------ Given data ------

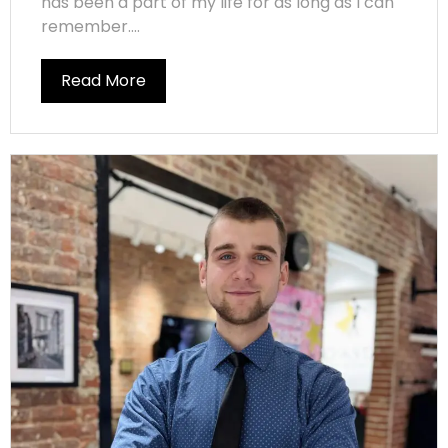
has been a part of my life for as long as I can
remember....
Read More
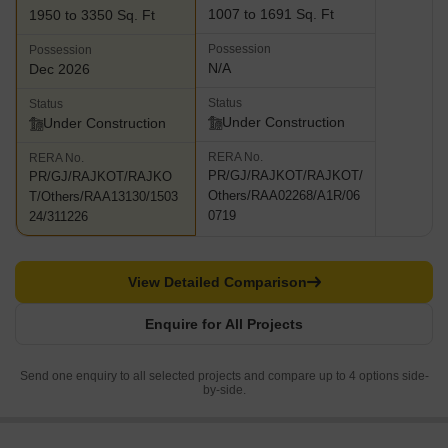
1007 to 1691 Sq. Ft
1950 to 3350 Sq. Ft
Possession
Possession
N/A
Dec 2026
Status
Status
Under Construction
Under Construction
RERA No.
RERA No.
PR/GJ/RAJKOT/RAJKOT/
PR/GJ/RAJKOT/RAJKO
Others/RAA02268/A1R/06
T/Others/RAA13130/1503
0719
24/311226
View Detailed Comparison
Enquire for All Projects
Send one enquiry to all selected projects and compare up to 4 options side-
by-side.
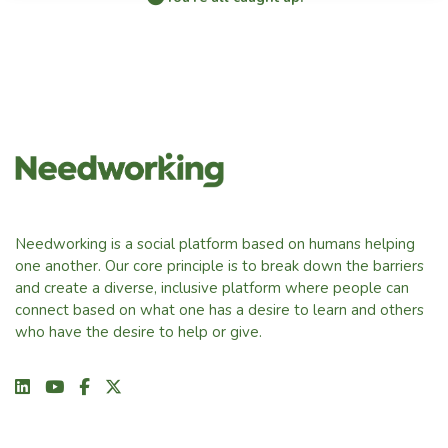
Needworking is a social platform based on humans helping
one another. Our core principle is to break down the barriers
and create a diverse, inclusive platform where people can
connect based on what one has a desire to learn and others
who have the desire to help or give.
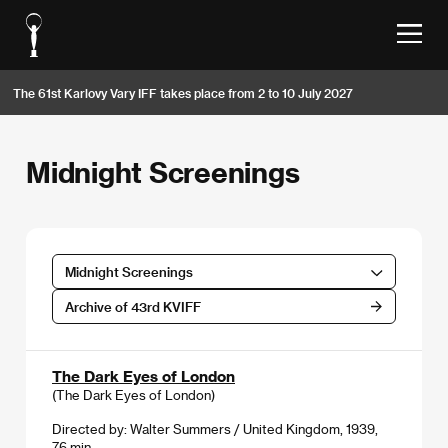
The 61st Karlovy Vary IFF takes place from 2 to 10 July 2027
Midnight Screenings
Midnight Screenings
Archive of 43rd KVIFF
The Dark Eyes of London
(The Dark Eyes of London)
Directed by: Walter Summers / United Kingdom, 1939,
76 min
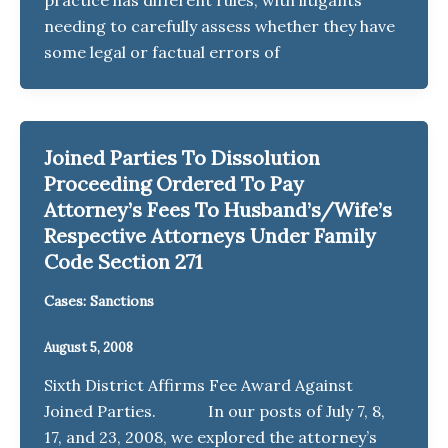
needing to carefully assess whether they have
some legal or factual errors of
Joined Parties To Dissolution
Proceeding Ordered To Pay
Attorney’s Fees To Husband’s/Wife’s
Respective Attorneys Under Family
Code Section 271
Cases: Sanctions
August 5, 2008
Sixth District Affirms Fee Award Against
Joined Parties. In our posts of July 7, 8,
17, and 23, 2008, we explored the attorney’s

------

**Action item**. The expected result is a copy of each line in the records where "July" appears.

**Response for this exercise**.
The 61st Karlovy Vary IFF takes place from 2 to 10 July 2027
Joined Parties. In our posts of July 7, 8,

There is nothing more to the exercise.